Apreciados hermanos, cuanta maldad hay en la humanidad, cuanta destrucción en todo el planeta. No solo es la enfermedad que está acabando con nosotros, es la mano y el pensamiento del hombre que está causando más daño. Cuantos se han alejado de Dios y lo han apartado de sus vidas, de sus familias, de sus proyectos, aunque él camina entre nosotros tratando de buscarnos y acercarnos a él. Aun así, en nuestros peores momentos no lo buscamos, no lo llamamos y pensamos que todo está perdido.

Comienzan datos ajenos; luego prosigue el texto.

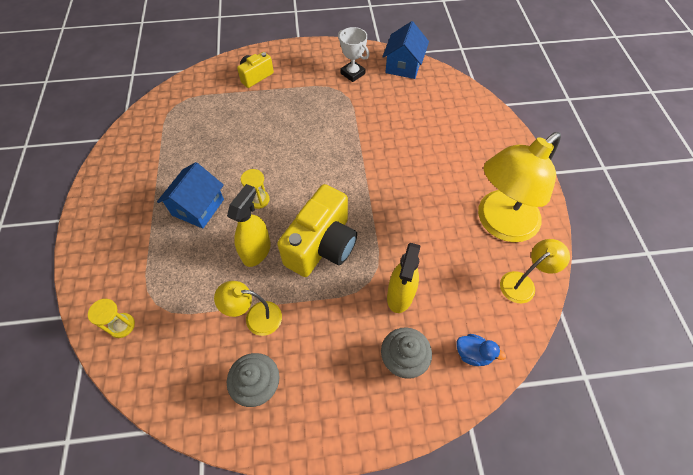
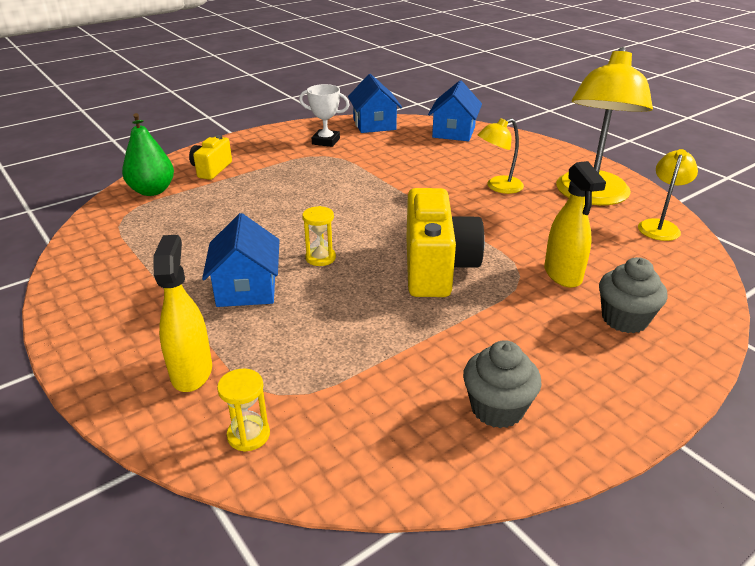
camera: 30 degrees left, 25 degrees down
yellow lamp [214,281,282,336] -> yellow lamp moved to [478,118,524,194]
yellow spray bottle [227,184,271,267] -> yellow spray bottle moved to [153,235,212,392]
blue duck [456,334,506,366] -> none
none -> green pear [122,113,174,196]
none -> blue house [428,80,482,141]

Si nuestra fe fuera como la de esa mujer cananea que le gritaba a Jesús y le insistía que se compadeciera de su hija que estaba atormentada. En un momento no le hizo caso porque no estaba destinado para ayudarle a ella. Pero ella insistía y no se daba por vencido. Sus discípulos le decían que la atendiera para que no siguiera gritando y Jesús, por su fe le curó a su hija. Y hoy él tendría que preguntarnos: ¿Y tú por qué no me gritas, por qué no me llamas, por qué no me insistes que yo te ayude? Recordemos que también a nosotros nos puede ayudar y nos puede levantar del abismo en el que nos encontramos sumergidos. Sólo nos pide no perder la fe y la confianza en él. No importa que tan fuerte y difícil sea nuestra situación, él está ahí para ayudarnos. Él desea brindarnos su amor.

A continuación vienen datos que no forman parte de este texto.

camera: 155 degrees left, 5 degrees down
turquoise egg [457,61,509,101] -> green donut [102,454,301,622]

En los momentos difíciles que estamos viviendo es necesario buscar las armas para combatir la falta de fe y de esperanza. Para ellos te propongo un diálogo directo con el Padre a través de la oración, que es un oasis en el desierto de esta pandemia. Y el otro medio es el rezo del Santo Rosario en el que puedes orar y alejar a tantos demonios que en nuestras familias quieren entrar. Por eso te invito a confiar toda tu vida y proyectos en manos de Dios. Terminemos orando.

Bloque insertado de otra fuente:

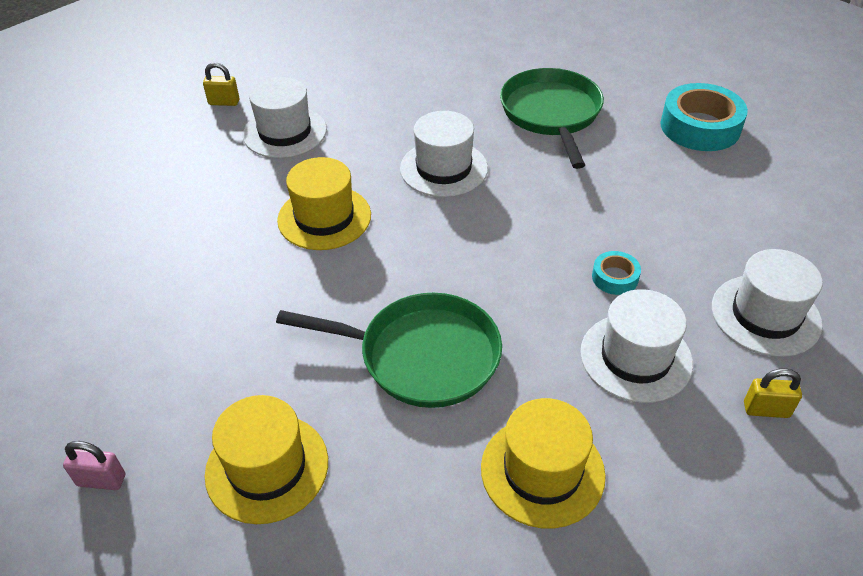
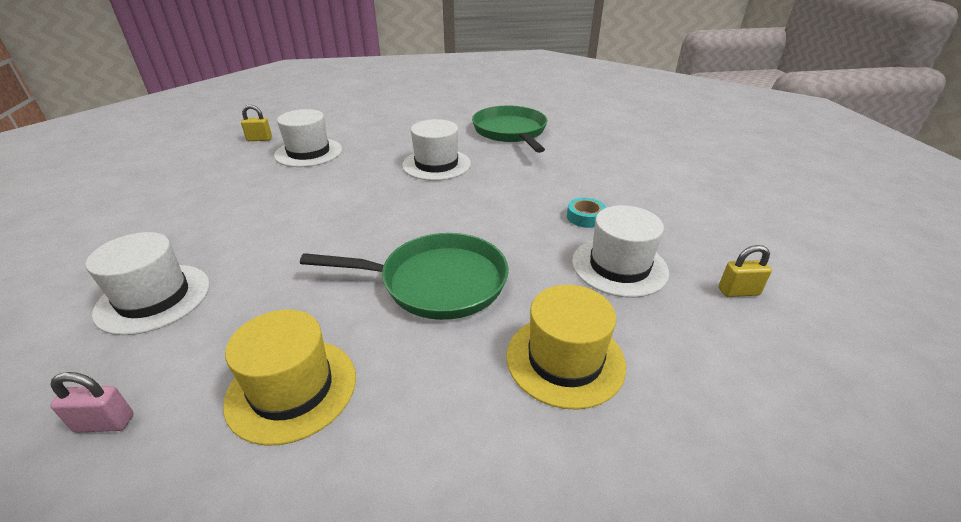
camera: 10 degrees left, 10 degrees down
yellow hat [277,157,371,250] -> none
turquoise tape [660,83,748,151] -> none
white hat [712,249,823,357] -> white hat moved to [85,232,210,335]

ORACIÓN: Se acercó dando voces. Una mujer cananea. Ten compasión mi Señor. Mi hija tiene un demonio. Jesús no contestó nada. Pero aquellos discípulos. Se acercaron a él. Dile a esa mujer. Porque viene dando voces. Pero le dijo Jesús. Es que Dios a mí me envió. A buscar aquellas ovejas. Que se encontraban perdidas. En el pueblo de Israel. Pero aquella mujer. Se le arrodilló a Jesús. Ella le pidió ayuda. Pero el Señor contestó. Tú sabes que no está bien. Quitarles el pan a los hijos. Para dárselo a los perros. Pero era tan grande su fe. Que ella le contestó. Que hasta los perros Señor. Comen de aquellas migajas. Que de la mesa de los amos. Ellas se dejan caer. Mujer que grande es tu fe. En ese mismo momento. Tu hija te la sané. Amén.
Fuentes: Juan Andrés Hidalgo Lora, cmf y José Antonio Pagola.